> _Written task_: For this exercise, transcribe every line of the material exactly and skip the pictures.

> _Excerpted records_:

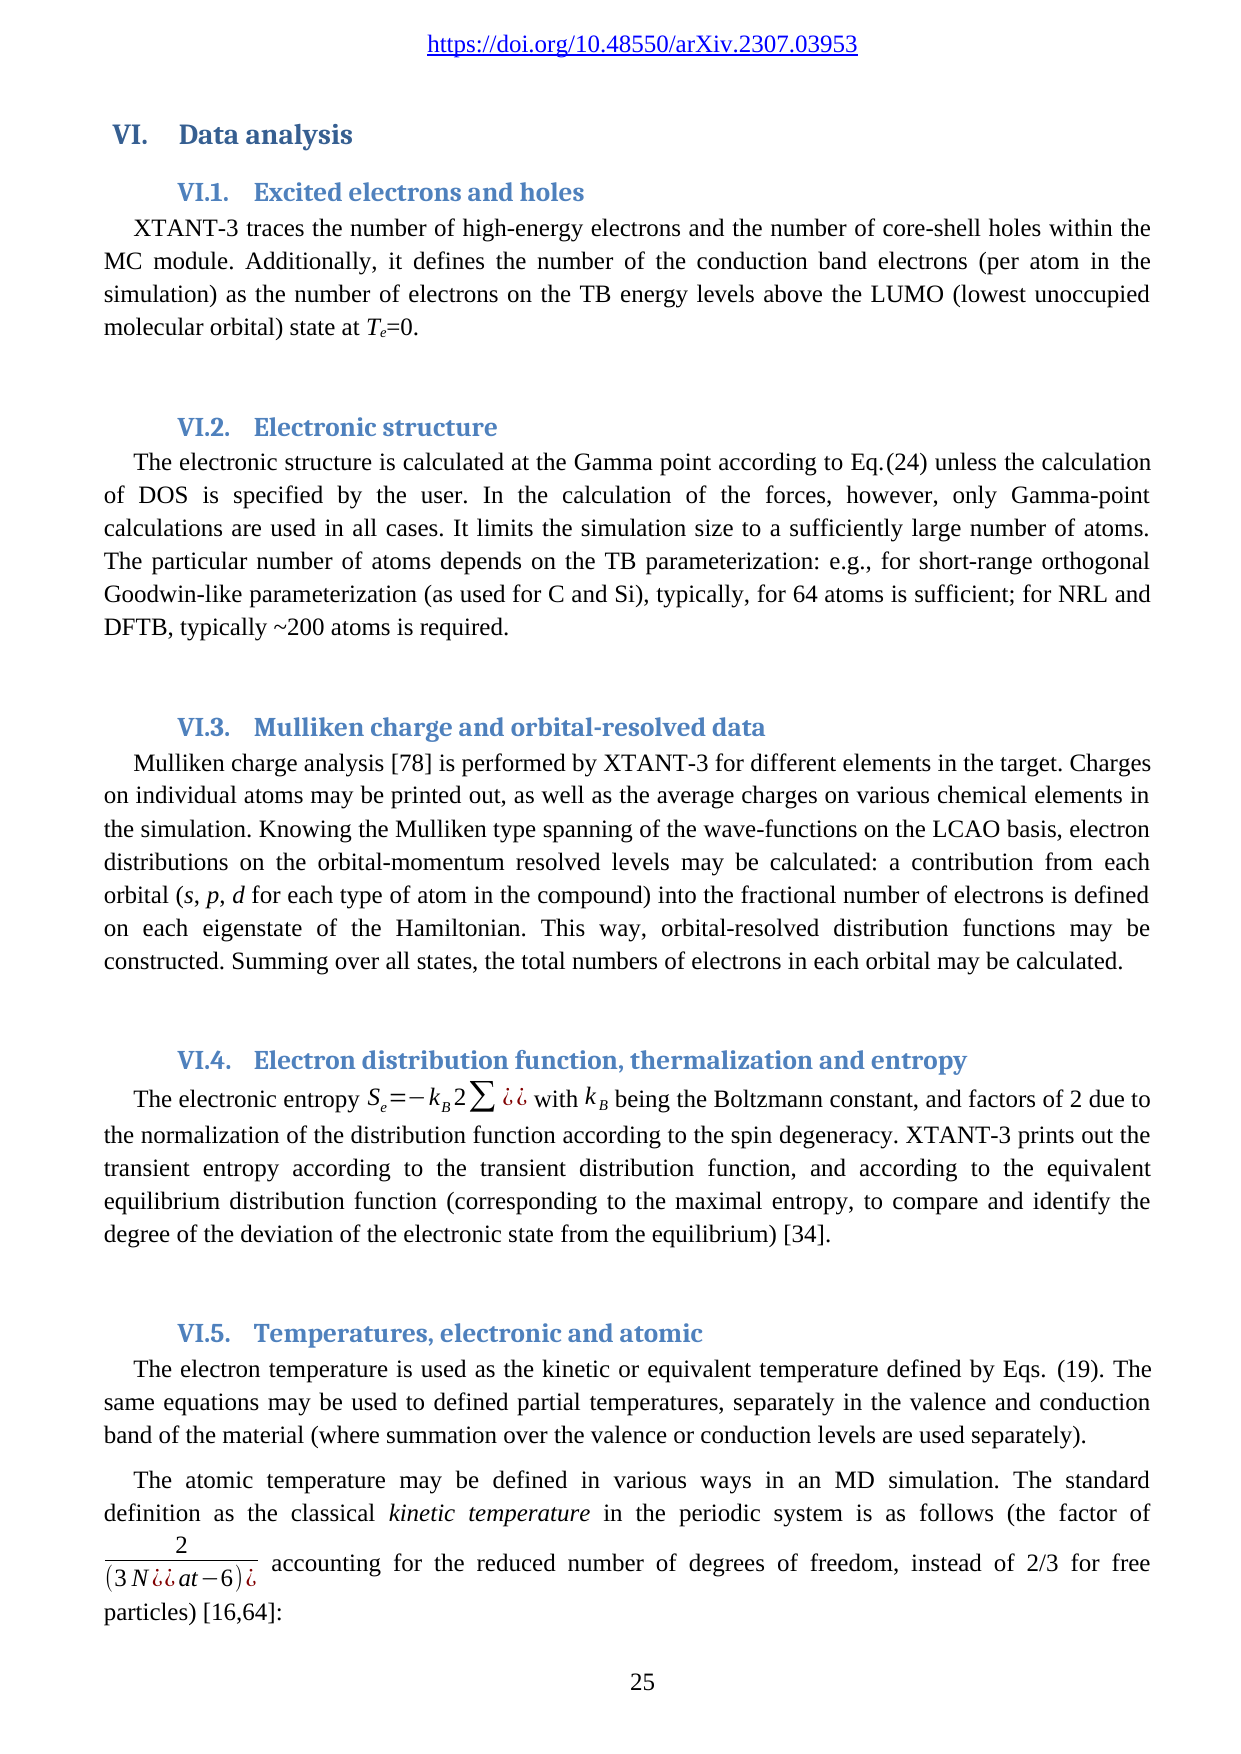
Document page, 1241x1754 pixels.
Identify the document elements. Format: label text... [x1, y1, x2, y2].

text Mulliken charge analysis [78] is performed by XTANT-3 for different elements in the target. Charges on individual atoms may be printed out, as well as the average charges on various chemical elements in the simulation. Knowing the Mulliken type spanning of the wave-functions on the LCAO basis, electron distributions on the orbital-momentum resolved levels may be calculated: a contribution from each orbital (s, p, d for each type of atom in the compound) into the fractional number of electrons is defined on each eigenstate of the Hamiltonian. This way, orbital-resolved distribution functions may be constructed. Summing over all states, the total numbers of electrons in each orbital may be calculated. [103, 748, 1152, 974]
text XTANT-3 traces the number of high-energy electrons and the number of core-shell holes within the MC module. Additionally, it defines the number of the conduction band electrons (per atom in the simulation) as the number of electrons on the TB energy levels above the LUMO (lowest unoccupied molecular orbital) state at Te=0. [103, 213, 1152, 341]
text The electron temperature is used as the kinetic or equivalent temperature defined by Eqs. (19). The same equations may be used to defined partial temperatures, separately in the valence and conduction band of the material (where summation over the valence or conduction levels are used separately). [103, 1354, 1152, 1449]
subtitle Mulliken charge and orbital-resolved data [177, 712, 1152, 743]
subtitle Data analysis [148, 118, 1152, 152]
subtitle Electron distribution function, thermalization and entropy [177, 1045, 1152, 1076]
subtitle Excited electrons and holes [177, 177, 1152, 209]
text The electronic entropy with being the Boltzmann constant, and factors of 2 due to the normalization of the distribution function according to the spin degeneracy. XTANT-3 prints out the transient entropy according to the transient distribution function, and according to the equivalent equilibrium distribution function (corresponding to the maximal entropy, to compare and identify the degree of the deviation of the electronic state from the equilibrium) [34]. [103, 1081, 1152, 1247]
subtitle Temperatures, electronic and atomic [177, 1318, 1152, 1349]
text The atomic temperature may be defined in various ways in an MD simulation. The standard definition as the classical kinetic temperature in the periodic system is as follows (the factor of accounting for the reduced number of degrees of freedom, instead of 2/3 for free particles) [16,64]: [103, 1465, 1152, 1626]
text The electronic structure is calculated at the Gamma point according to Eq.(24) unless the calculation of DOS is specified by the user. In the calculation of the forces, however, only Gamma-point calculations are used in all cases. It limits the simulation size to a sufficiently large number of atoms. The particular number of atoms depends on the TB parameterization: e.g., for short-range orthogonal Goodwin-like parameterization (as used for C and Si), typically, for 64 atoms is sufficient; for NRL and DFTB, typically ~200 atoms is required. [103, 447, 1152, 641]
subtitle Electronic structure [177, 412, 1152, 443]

> _Response area_:
Document page, 1241x1754 pixels.
Identify the document elements. Format: label text... [x1, y1, x2, y2].

text Mulliken charge analysis [78] is performed by XTANT-3 for different elements in the target. Charges on individual atoms may be printed out, as well as the average charges on various chemical elements in the simulation. Knowing the Mulliken type spanning of the wave-functions on the LCAO basis, electron distributions on the orbital-momentum resolved levels may be calculated: a contribution from each orbital (s, p, d for each type of atom in the compound) into the fractional number of electrons is defined on each eigenstate of the Hamiltonian. This way, orbital-resolved distribution functions may be constructed. Summing over all states, the total numbers of electrons in each orbital may be calculated. [103, 748, 1152, 974]
text XTANT-3 traces the number of high-energy electrons and the number of core-shell holes within the MC module. Additionally, it defines the number of the conduction band electrons (per atom in the simulation) as the number of electrons on the TB energy levels above the LUMO (lowest unoccupied molecular orbital) state at Te=0. [103, 213, 1152, 341]
text The electron temperature is used as the kinetic or equivalent temperature defined by Eqs. (19). The same equations may be used to defined partial temperatures, separately in the valence and conduction band of the material (where summation over the valence or conduction levels are used separately). [103, 1354, 1152, 1449]
subtitle Mulliken charge and orbital-resolved data [177, 712, 1152, 743]
subtitle Data analysis [148, 118, 1152, 152]
subtitle Electron distribution function, thermalization and entropy [177, 1045, 1152, 1076]
subtitle Excited electrons and holes [177, 177, 1152, 209]
text The electronic entropy with being the Boltzmann constant, and factors of 2 due to the normalization of the distribution function according to the spin degeneracy. XTANT-3 prints out the transient entropy according to the transient distribution function, and according to the equivalent equilibrium distribution function (corresponding to the maximal entropy, to compare and identify the degree of the deviation of the electronic state from the equilibrium) [34]. [103, 1081, 1152, 1247]
subtitle Temperatures, electronic and atomic [177, 1318, 1152, 1349]
text The atomic temperature may be defined in various ways in an MD simulation. The standard definition as the classical kinetic temperature in the periodic system is as follows (the factor of accounting for the reduced number of degrees of freedom, instead of 2/3 for free particles) [16,64]: [103, 1465, 1152, 1626]
text The electronic structure is calculated at the Gamma point according to Eq.(24) unless the calculation of DOS is specified by the user. In the calculation of the forces, however, only Gamma-point calculations are used in all cases. It limits the simulation size to a sufficiently large number of atoms. The particular number of atoms depends on the TB parameterization: e.g., for short-range orthogonal Goodwin-like parameterization (as used for C and Si), typically, for 64 atoms is sufficient; for NRL and DFTB, typically ~200 atoms is required. [103, 447, 1152, 641]
subtitle Electronic structure [177, 412, 1152, 443]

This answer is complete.